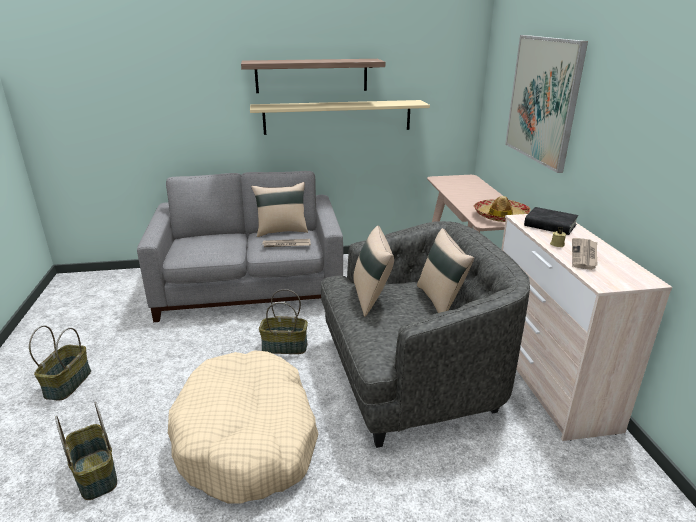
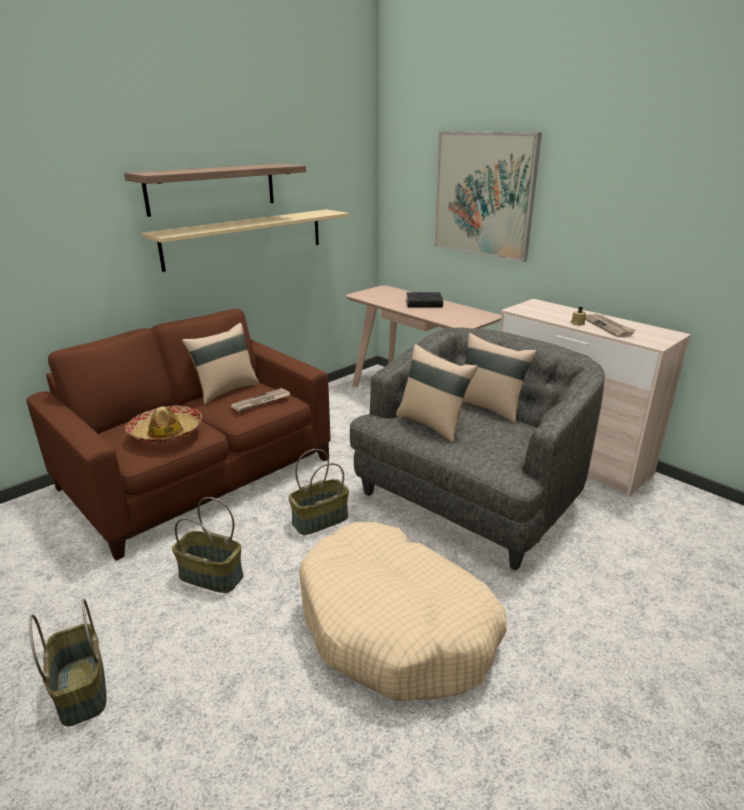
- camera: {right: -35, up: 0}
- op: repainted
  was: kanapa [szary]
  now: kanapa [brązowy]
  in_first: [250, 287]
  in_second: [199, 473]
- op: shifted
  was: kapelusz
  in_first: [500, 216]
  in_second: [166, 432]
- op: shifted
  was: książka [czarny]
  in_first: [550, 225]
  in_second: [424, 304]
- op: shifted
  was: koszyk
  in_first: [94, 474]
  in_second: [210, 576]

--*--

TASK TO CARRY OUT »
Every record gets retyped exactly; no picture goes into the copy.

FINISHED TASK »
- camera: {right: -35, up: 0}
- op: repainted
  was: kanapa [szary]
  now: kanapa [brązowy]
  in_first: [250, 287]
  in_second: [199, 473]
- op: shifted
  was: kapelusz
  in_first: [500, 216]
  in_second: [166, 432]
- op: shifted
  was: książka [czarny]
  in_first: [550, 225]
  in_second: [424, 304]
- op: shifted
  was: koszyk
  in_first: [94, 474]
  in_second: [210, 576]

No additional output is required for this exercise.